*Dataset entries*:
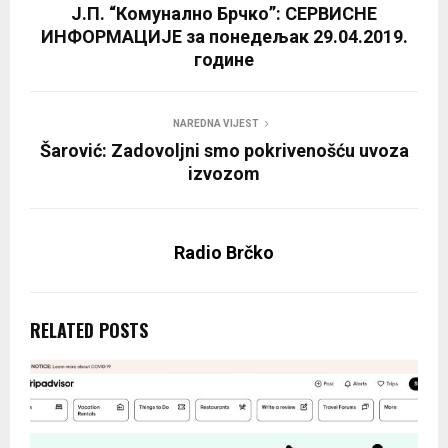
Ј.П. “Комунално Брчко”: СЕРВИСНЕ
ИНФОРМАЦИЈЕ за понедељак 29.04.2019.
године
NAREDNA VIJEST
Šarović: Zadovoljni smo pokrivenošću uvoza
izvozom
Radio Brčko
RELATED POSTS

*Your goal*: All of the entries above are to be written out exactly, with no pictures.

*Reply to the task*:
Ј.П. “Комунално Брчко”: СЕРВИСНЕ
ИНФОРМАЦИЈЕ за понедељак 29.04.2019.
године
NAREDNA VIJEST
Šarović: Zadovoljni smo pokrivenošću uvoza
izvozom
Radio Brčko
RELATED POSTS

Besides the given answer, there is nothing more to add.